ゴロッとした芋のかけらと、練った芋のなめらかさの
頃合いが絶妙です。
芋そのものを食べてるようなホクホクした甘さと
芋以上においしく変身してるようなねっとり感が
太い羊羹の胴体のなかに同居してるような。

そもそも、芋のつぶし具合は大切ですよね。
ポテトサラダを作る時も、
この点は重要ポイントじゃないかと感じるのですが、
いかがでしょうか?
マヨネーズの量とか、
胡瓜をちょっと塩でしんなりさせるとか
ポイントはいろいろあれど、
どのくらい芋そのものをごろっと
残すかは、そのポテトサラダを
決定づけてしまうのではないか?
そんな気合いで毎回、
ポテサラと対峙している一主婦のワタクシです。

すみません。
芋は芋でも例えが結構、飛んだ気がしますが、
この芋ようかんのゴロッと感と、ねっとり具合、
それから柔らか過ぎないところは
さすがだなぁ。
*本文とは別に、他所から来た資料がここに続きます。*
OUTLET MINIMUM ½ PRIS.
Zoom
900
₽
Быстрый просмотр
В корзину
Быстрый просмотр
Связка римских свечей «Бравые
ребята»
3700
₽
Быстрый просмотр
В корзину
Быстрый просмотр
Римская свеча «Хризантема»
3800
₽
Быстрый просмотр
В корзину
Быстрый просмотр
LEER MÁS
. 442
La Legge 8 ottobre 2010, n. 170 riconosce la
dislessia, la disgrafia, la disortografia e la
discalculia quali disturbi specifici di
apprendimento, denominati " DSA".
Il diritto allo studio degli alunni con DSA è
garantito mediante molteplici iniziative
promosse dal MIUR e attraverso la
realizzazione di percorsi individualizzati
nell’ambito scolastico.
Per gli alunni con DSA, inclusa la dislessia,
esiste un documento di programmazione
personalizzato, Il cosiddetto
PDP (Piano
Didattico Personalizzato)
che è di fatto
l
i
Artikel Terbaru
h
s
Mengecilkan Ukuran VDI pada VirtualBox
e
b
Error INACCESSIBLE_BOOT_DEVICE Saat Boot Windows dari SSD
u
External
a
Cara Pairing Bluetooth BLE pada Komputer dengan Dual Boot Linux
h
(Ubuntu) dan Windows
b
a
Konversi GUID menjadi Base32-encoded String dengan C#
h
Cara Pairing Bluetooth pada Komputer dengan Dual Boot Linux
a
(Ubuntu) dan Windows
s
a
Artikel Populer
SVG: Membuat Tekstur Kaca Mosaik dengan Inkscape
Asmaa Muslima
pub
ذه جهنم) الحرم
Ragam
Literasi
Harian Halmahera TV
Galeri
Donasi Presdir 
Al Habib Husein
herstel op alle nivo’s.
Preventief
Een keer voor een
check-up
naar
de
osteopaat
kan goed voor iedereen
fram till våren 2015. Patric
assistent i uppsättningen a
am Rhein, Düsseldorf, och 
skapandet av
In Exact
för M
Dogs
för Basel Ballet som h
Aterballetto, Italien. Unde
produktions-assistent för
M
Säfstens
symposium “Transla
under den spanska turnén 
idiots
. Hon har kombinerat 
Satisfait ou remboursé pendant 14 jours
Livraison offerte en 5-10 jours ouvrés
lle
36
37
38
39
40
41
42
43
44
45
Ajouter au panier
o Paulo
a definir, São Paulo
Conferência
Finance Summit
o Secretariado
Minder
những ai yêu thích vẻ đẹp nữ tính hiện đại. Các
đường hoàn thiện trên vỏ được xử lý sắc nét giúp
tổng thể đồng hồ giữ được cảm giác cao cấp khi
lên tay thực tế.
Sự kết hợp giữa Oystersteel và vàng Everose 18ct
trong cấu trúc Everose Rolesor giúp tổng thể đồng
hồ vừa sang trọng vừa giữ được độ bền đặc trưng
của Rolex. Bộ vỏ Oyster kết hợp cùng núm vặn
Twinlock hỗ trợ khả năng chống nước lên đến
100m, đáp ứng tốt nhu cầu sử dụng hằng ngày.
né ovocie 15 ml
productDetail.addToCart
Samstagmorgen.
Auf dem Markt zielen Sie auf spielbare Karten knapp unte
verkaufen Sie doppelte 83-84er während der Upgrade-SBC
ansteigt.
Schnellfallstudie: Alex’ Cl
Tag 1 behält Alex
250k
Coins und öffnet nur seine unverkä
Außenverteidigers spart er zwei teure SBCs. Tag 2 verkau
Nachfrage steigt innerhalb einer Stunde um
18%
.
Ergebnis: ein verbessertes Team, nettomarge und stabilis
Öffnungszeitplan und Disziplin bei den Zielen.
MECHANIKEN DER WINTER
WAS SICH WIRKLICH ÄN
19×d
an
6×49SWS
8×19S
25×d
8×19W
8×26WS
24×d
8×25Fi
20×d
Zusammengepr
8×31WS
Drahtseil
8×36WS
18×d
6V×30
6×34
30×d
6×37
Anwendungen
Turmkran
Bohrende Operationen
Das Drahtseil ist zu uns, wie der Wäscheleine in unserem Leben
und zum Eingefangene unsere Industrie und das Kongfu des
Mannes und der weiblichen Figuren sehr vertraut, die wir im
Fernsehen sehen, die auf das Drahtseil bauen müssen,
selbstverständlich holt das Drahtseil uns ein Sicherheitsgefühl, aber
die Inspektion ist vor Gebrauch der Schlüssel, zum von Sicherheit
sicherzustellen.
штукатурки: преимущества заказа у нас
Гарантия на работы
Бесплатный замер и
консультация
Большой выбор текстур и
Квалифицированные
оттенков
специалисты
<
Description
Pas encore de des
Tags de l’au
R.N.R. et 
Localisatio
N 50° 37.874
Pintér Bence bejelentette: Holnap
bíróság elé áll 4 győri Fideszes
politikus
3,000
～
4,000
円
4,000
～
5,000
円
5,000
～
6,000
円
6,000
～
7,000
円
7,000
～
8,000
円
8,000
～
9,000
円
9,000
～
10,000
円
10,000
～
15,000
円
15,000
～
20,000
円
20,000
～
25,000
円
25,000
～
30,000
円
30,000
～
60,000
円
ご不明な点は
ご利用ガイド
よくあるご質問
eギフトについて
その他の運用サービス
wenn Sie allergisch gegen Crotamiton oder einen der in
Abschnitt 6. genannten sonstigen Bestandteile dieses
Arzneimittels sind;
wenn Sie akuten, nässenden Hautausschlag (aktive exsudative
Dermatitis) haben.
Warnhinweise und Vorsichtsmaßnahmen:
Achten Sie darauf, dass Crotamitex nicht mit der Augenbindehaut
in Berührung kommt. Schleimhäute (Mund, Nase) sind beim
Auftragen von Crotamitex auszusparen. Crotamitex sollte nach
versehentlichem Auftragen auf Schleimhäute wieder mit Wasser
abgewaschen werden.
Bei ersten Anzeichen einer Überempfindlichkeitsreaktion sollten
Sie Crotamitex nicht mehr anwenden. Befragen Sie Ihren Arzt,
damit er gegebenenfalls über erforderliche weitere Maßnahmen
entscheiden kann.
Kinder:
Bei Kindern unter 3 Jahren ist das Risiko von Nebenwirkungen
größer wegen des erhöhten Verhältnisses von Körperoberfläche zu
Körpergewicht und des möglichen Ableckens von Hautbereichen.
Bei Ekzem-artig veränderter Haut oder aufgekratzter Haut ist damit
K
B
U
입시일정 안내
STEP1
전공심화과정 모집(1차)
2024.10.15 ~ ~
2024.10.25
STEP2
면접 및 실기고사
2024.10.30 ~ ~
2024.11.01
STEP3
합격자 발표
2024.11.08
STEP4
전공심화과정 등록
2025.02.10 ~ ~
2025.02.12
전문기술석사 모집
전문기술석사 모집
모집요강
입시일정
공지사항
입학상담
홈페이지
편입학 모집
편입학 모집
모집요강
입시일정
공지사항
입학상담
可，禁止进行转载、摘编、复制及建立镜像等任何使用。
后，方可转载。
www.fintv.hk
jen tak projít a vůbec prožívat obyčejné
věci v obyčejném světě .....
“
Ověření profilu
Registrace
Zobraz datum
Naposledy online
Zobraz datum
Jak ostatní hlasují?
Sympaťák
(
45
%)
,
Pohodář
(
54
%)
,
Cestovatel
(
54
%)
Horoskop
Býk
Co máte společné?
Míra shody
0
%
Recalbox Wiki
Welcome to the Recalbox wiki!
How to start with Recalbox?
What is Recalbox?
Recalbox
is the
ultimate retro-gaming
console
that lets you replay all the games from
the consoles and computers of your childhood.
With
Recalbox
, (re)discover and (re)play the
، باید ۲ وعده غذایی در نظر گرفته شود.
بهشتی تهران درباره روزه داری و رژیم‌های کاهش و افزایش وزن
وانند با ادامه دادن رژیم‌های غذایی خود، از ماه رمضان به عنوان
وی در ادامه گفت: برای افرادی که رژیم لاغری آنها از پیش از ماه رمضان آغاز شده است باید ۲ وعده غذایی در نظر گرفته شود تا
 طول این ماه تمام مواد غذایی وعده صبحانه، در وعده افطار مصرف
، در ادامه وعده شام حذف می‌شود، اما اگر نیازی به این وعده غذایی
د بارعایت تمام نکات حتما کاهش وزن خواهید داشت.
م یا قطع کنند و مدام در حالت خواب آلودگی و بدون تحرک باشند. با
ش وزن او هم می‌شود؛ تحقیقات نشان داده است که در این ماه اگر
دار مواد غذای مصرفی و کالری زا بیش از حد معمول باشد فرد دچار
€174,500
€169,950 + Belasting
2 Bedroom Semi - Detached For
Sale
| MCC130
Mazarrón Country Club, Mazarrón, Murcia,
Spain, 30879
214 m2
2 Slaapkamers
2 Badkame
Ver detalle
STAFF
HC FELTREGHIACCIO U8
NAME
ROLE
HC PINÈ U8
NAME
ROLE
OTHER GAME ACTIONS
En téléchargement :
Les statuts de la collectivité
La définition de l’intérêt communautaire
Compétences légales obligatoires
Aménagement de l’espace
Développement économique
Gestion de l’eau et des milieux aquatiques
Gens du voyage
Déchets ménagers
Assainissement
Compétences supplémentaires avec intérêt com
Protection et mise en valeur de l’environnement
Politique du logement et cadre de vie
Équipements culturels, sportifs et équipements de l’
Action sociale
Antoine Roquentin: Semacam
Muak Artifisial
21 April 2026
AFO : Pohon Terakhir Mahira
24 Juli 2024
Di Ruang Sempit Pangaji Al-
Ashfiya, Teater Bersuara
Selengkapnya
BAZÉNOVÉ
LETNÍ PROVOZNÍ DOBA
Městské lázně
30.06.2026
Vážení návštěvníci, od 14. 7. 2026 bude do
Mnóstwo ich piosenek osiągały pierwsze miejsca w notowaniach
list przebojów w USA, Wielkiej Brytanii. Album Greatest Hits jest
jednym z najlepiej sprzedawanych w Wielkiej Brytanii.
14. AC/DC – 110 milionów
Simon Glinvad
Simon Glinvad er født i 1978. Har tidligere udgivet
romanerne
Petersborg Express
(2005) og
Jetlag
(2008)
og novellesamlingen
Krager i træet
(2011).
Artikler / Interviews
。。。。と感じ入ってしまう逸品なのです。

と、書きながらも
覚悟しております。。。
そんなにおいしいなら、出始めの頃に書け!
と思いますよね。
わたしも思います。

でもね、わがままを言うと
あぁ、終わっちゃうなぁ。。。という郷愁を
共有していただきたかったんですよね。
芋ようかんの出始めの時期、何となくバタバタしてるうちに
書き損ねたという勝手な事情はあるのですけれど、
いざ今年も終わりとなると、この淋しさを分け合いたい
なんて想いがフツフツと。

嬉しい時も報告したいけれど、
淋しい時の方がわかってほしい。。。
そんな逆らいがたい感覚なのですよね、
身勝手なんですけれども。

一年なんて経てばすぐみたいに感じますが、
されど一年。
これからって時は、はてしなく長い道のりに思えることも。

野菜を含め、植物はすごいですよね。
とても有効に誠実に丁寧に、1年という時間をつかって、
芽吹き、茂り、咲き、実り、散るという循環をきちんと
繰り返していくのですものね。
ヘンな言い方ですけれど、見習いたいなぁと感じます。
植物も、動物たちも、その生き方というか過ごし方を。
(↑正確にはヒト以外の動物でした)

芋の収穫期は、晩秋あたりと聞きます。
でも、収穫したあとに貯蔵することで余分な水分が失われて
よりおいしくなるんだとか。
だから食べごろという意味で、旬は冬になるわけですねぇ。

今時分、葉書や雑貨やコーヒーカップやペットボトルにも
桜模様が踊って、なんとなく春めいたうきうきした色合いが
空気中にも漂うなかで、
あぁ、今年も芋が終わった。。。と
一抹の淋しさに身をゆだねてる自分は、
相当ぽつねんとしてる自覚はあります。
でもねぇ、終わっちゃいましたからねぇ。

来期の芋という、また先の楽しみがあることを胸に
もうすぐ始まる新年度も、佳い一年となりますように!
うららかな春をお迎えくださいね。